Would you return, word for word, the lines of the data below from the line with "253 223 254" through the line with "425 314 444", and no others?

- Supplied entries:
--------------------------------------------------

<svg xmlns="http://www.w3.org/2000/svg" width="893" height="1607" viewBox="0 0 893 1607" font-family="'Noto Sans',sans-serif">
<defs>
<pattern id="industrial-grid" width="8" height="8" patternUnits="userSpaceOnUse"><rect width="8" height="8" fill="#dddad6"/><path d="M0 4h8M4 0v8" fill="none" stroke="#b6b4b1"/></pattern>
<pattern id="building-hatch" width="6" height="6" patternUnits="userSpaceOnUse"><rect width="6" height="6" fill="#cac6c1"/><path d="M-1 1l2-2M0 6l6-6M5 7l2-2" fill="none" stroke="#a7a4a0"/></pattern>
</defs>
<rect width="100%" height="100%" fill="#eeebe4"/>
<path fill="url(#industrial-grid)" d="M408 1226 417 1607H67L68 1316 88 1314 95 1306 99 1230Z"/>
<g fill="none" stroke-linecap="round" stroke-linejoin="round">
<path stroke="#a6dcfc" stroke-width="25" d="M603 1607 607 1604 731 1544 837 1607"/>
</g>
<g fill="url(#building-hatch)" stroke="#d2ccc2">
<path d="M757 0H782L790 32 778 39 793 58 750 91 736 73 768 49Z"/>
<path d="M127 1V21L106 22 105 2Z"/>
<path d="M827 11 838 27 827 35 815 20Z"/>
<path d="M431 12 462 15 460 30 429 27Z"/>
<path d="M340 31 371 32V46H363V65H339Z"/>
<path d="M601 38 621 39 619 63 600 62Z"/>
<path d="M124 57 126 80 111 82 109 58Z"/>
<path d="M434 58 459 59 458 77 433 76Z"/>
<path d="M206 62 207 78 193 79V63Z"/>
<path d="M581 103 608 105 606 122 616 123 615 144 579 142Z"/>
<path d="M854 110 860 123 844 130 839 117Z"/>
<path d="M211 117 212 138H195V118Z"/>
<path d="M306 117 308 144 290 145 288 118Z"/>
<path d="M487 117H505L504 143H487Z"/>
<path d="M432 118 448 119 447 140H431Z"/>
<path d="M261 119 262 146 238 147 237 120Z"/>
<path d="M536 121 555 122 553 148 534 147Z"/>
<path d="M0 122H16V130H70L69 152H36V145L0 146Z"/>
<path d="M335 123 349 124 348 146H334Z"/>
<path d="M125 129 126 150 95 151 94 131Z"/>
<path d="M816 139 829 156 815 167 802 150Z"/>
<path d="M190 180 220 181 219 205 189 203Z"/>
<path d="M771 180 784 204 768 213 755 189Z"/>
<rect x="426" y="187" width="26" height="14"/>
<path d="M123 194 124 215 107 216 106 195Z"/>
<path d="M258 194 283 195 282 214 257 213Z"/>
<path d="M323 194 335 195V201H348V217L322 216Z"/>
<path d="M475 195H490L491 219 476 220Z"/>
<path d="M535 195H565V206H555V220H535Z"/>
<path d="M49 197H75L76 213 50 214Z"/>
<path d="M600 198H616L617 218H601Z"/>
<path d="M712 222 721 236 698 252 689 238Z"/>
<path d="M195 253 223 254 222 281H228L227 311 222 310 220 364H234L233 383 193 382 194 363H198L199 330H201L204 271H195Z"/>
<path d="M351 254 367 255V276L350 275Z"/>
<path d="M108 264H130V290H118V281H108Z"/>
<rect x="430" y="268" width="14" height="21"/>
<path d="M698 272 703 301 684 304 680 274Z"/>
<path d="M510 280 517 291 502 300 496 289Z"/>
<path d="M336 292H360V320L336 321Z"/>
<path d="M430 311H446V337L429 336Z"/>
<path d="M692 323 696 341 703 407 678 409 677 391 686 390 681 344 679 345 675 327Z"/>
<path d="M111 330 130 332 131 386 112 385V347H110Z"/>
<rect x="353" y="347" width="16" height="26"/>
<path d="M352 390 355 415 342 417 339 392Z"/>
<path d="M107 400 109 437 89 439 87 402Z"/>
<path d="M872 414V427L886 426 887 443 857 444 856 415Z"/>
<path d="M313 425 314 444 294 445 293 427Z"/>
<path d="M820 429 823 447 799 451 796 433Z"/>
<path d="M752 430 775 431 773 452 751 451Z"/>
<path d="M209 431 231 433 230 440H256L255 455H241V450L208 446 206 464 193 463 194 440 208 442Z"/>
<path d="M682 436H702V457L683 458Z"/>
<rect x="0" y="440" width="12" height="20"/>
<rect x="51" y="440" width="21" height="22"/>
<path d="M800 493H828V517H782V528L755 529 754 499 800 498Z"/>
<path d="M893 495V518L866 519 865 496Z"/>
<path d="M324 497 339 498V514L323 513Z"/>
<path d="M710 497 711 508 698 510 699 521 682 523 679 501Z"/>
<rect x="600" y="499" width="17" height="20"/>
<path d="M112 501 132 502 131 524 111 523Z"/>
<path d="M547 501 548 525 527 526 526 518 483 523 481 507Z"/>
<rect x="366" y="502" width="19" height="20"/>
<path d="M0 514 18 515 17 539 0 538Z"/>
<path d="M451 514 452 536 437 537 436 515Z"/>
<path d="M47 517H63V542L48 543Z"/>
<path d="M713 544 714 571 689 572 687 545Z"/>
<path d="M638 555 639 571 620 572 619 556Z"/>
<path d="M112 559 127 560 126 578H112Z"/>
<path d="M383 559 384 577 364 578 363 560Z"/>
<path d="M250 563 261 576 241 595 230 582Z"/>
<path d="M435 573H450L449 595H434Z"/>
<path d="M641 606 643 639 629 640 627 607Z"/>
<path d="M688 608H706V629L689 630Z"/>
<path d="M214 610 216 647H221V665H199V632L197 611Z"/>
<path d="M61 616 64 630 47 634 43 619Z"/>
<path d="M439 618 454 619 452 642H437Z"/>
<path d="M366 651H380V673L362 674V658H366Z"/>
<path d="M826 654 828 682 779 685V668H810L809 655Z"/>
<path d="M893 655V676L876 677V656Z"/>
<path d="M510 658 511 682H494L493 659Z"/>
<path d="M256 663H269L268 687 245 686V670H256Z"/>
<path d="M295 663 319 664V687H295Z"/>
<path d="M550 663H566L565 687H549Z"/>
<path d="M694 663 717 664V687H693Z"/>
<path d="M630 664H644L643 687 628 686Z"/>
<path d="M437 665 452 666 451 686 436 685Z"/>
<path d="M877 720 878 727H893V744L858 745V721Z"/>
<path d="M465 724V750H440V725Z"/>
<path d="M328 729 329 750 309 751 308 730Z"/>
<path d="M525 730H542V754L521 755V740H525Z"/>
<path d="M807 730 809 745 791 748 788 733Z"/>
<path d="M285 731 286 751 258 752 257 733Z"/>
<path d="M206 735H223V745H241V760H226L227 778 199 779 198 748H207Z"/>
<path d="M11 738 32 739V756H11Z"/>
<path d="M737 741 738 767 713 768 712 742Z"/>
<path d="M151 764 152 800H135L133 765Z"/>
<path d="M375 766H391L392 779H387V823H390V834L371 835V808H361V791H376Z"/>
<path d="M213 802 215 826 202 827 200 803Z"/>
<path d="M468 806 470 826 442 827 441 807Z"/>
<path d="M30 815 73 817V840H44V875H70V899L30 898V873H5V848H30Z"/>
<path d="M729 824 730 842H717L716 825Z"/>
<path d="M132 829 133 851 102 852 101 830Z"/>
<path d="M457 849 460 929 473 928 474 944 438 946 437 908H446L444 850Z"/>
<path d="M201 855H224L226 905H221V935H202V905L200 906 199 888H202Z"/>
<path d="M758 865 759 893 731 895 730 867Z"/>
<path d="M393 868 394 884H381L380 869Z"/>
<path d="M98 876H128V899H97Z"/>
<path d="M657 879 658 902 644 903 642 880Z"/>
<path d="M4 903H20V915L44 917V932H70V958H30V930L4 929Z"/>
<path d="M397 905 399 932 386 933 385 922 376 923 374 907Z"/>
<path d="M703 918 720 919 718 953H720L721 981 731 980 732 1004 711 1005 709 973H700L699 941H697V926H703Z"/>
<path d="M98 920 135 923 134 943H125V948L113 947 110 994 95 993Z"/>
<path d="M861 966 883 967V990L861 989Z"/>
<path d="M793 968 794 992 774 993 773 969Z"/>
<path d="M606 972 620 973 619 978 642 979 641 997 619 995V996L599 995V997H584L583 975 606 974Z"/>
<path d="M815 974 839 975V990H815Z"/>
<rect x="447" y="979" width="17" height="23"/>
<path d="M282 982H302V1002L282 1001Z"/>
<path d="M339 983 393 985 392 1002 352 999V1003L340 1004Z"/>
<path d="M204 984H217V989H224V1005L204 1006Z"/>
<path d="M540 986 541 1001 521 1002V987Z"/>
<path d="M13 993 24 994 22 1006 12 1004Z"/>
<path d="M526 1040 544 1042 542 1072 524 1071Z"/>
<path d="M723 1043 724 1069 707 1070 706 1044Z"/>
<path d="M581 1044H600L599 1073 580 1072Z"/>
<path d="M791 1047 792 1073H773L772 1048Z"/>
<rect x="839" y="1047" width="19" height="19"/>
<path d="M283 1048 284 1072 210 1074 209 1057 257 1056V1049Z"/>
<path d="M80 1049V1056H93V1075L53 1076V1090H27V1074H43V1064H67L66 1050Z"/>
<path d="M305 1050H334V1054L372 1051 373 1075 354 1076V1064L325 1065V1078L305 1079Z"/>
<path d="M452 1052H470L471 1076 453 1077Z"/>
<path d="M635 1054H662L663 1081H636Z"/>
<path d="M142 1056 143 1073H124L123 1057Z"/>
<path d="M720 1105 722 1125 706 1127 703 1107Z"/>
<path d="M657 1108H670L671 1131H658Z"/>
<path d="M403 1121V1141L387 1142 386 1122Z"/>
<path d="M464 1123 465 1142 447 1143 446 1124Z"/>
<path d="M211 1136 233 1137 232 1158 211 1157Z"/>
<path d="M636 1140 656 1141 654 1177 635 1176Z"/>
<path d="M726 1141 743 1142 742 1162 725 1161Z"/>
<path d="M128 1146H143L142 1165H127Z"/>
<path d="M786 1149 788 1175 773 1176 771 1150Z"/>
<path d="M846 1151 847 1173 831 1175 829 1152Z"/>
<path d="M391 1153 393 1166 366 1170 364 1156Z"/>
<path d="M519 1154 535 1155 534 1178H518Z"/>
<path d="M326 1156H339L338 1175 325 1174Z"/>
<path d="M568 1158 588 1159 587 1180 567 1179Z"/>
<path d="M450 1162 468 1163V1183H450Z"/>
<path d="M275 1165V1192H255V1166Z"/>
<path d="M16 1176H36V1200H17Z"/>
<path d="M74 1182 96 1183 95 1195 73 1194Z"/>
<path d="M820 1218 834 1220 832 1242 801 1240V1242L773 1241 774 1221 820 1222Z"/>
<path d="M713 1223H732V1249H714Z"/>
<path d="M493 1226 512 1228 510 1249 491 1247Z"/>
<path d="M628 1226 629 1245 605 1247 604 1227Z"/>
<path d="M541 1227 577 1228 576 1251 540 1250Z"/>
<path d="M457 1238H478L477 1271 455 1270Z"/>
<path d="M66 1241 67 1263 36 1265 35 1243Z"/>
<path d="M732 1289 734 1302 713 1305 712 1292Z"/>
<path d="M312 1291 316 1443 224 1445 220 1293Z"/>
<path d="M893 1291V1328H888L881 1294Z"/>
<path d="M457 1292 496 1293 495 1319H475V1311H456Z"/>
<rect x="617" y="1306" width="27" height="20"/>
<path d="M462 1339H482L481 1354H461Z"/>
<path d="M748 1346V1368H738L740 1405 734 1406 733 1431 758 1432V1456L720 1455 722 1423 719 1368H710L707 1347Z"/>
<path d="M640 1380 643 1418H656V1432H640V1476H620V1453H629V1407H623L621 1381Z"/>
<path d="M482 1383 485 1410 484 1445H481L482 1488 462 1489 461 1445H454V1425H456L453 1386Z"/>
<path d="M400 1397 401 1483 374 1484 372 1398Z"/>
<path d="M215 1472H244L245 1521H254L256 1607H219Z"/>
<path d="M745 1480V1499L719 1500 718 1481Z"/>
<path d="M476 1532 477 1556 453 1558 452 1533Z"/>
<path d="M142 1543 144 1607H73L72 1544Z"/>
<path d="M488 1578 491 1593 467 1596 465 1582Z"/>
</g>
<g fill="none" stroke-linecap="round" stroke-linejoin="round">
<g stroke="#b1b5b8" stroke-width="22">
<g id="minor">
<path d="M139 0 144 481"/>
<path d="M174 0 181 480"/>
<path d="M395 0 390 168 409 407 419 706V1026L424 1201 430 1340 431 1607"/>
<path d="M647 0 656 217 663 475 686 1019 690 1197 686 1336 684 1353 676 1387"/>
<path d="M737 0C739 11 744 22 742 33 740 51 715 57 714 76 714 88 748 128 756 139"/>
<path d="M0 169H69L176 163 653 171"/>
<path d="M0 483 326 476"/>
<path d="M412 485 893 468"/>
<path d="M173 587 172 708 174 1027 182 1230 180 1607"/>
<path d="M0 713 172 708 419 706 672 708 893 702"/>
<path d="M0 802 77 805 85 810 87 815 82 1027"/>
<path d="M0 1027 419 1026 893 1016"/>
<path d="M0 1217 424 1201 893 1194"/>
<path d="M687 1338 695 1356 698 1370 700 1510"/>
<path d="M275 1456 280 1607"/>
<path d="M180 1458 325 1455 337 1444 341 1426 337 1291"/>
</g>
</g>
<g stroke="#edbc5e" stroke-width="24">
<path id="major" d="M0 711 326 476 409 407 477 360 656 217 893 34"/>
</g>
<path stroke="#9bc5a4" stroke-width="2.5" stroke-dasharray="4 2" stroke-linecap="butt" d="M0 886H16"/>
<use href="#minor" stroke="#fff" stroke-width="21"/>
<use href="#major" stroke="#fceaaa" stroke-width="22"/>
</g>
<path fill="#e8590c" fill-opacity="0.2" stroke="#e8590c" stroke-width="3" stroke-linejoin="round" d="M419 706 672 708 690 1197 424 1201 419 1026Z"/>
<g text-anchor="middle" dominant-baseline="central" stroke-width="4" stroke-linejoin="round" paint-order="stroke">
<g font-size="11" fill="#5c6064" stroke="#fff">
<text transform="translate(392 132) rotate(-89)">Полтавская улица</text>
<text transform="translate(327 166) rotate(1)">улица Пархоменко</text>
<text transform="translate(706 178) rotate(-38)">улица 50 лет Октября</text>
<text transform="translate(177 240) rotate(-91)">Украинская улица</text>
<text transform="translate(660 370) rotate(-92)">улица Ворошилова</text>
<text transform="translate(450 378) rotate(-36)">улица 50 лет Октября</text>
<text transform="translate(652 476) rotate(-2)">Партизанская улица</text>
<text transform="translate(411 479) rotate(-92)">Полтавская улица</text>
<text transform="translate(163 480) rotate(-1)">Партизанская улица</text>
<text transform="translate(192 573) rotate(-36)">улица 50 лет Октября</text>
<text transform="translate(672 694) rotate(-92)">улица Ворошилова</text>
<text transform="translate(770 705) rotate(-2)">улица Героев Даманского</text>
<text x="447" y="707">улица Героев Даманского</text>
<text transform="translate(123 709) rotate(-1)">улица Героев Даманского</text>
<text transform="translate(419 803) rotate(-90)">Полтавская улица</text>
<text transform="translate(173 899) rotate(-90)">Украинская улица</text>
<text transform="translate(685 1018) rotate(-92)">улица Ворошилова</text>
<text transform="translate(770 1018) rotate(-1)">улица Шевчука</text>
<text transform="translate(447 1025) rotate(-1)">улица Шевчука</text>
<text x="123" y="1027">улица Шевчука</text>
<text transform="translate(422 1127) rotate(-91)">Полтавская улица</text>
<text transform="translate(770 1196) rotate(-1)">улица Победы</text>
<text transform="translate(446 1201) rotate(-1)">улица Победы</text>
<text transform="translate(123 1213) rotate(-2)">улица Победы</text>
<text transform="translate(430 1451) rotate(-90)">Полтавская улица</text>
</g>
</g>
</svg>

--------------------------------------------------

- Output for this exercise:
<path d="M195 253 223 254 222 281H228L227 311 222 310 220 364H234L233 383 193 382 194 363H198L199 330H201L204 271H195Z"/>
<path d="M351 254 367 255V276L350 275Z"/>
<path d="M108 264H130V290H118V281H108Z"/>
<rect x="430" y="268" width="14" height="21"/>
<path d="M698 272 703 301 684 304 680 274Z"/>
<path d="M510 280 517 291 502 300 496 289Z"/>
<path d="M336 292H360V320L336 321Z"/>
<path d="M430 311H446V337L429 336Z"/>
<path d="M692 323 696 341 703 407 678 409 677 391 686 390 681 344 679 345 675 327Z"/>
<path d="M111 330 130 332 131 386 112 385V347H110Z"/>
<rect x="353" y="347" width="16" height="26"/>
<path d="M352 390 355 415 342 417 339 392Z"/>
<path d="M107 400 109 437 89 439 87 402Z"/>
<path d="M872 414V427L886 426 887 443 857 444 856 415Z"/>
<path d="M313 425 314 444 294 445 293 427Z"/>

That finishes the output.